Selene hummed, rocking back and forth on the tripod. “Perhaps a thousand other things, and perhaps none. The scholars of the Free Mediterranean are hopelessly divided on the topic of a proper progression through the Civic Realm. The Broad was more interested in defining the realms that came after, and that left the matter of the Civic Realm to the squabbling of lesser sophists. They haven’t made much headway in the centuries since. Or, at least that was the case amongst the sophists Bakkhos allowed on his mountain.”
The girl shrugged, the motion swallowed up by her oversized silks.
“In the end, this was how I prepared for my advancement to the Sophic Realm,” she said, tracing a circle in the air to encompass the lingering currents of her pneumatic scripture, the echo of her body-tempering routine, and the refining treasures that still hung in the air around her.
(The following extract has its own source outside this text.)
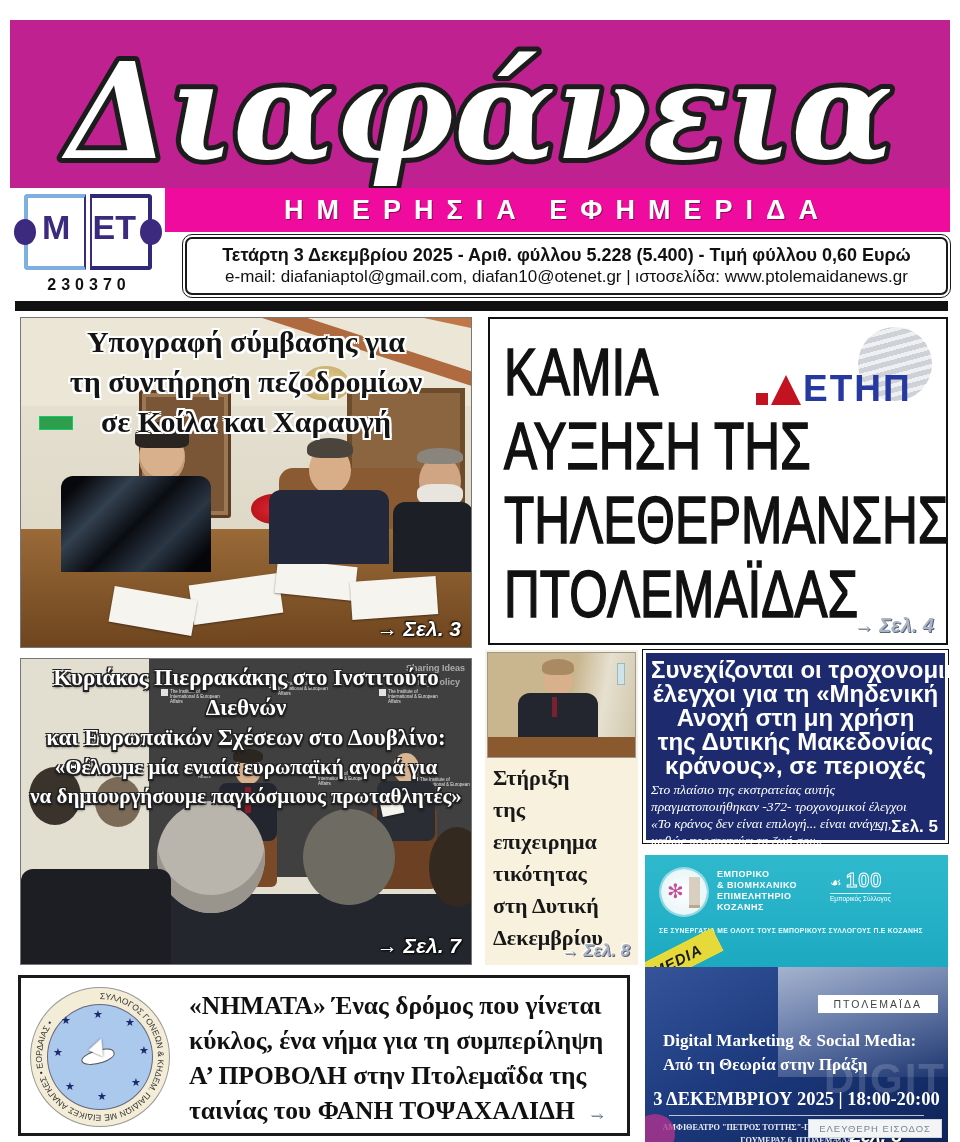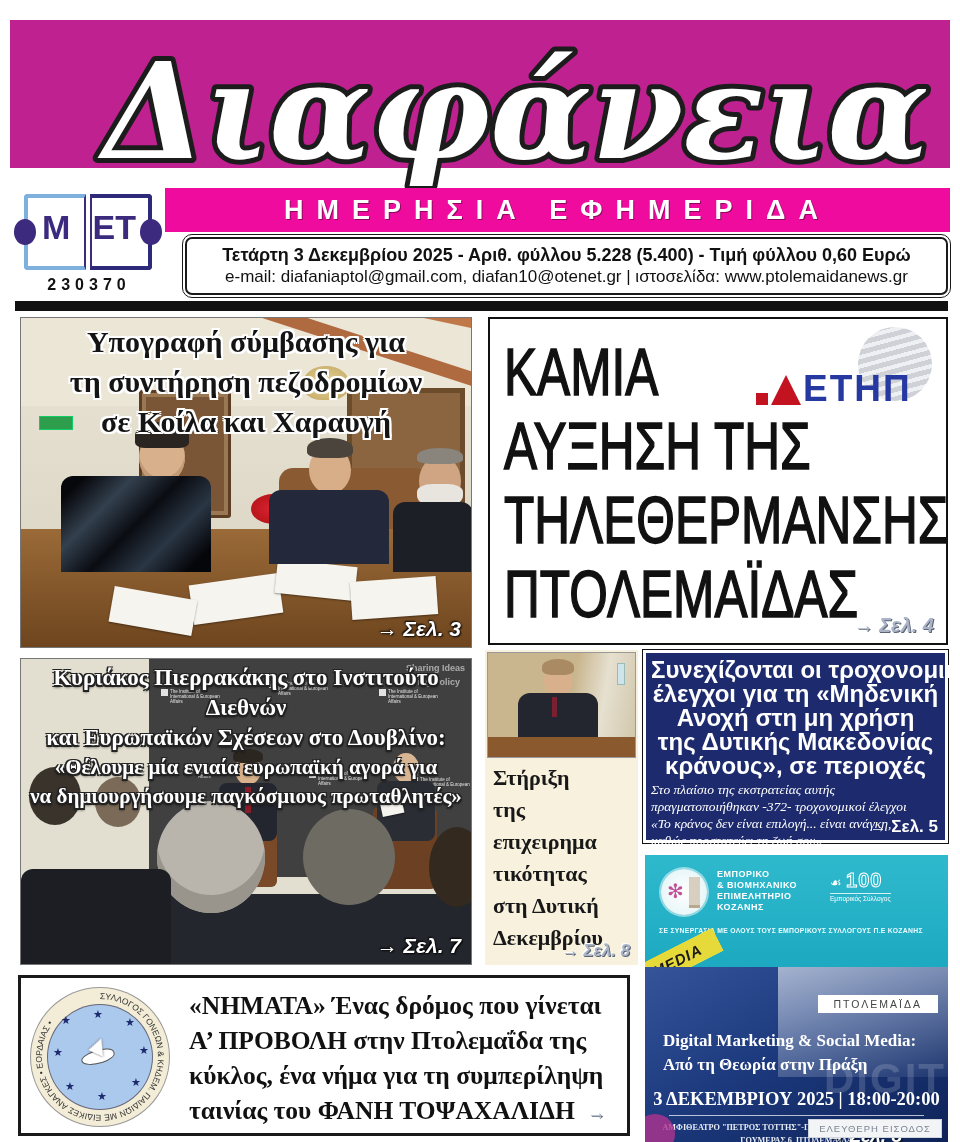"Διαφάνεια" .masthead { height: 148px -> 168px; padding-left: 36px -> none }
Then she snapped her fingers, and all of it vanished—replaced by a single bee. It bumbled through the air, landing clumsily on the tip of her outstretched finger and settling down as if to sleep.
She curled her finger back slowly and ran her thumb gently across its fuzzy thorax.
“Advancing to the Sophic Realm requires the internalization of an ideal. The first thought worth having, as the Broad so famously put it. My father likened it to striking a spark, the first of many needed to catch and light a Hero’s heart flame.
She smiled wryly. “Bakkhos called it the first sip, but I think that was more a mockery of my father than it was any true belief of his. Still, no matter what you call it, the underlying truth is this: a cultivator’s first step into the Realm of Philosophers is an act of creation, the construction of a load-bearing column inside your soul. It’s the establishment of an ideal.
“You could ask a thousand philosophers if this was the case for them when they took that first step, and all of them would have the same answer. You could ask a thousand-thousand, and it would still hold true.
“But if you asked me…”
Selene smiled sadly down at the docile bumblebee resting between her forefinger and thumb. Then, so suddenly that the bee didn’t even have time to struggle, she pinched her fingertips together and crushed it.
“My ascension to the Sophic Realm,” she said softly, “was not the striking of a spark. It was not an act of creation at all. It was a burial. The first of many to come.”
The vision of a girl lifted scarlet burning eyes to meet mine.
“Every single one of the pillars you see before you belonged to another cultivator before they belonged to me. And all of them but one were stolen at the tip of my spear.”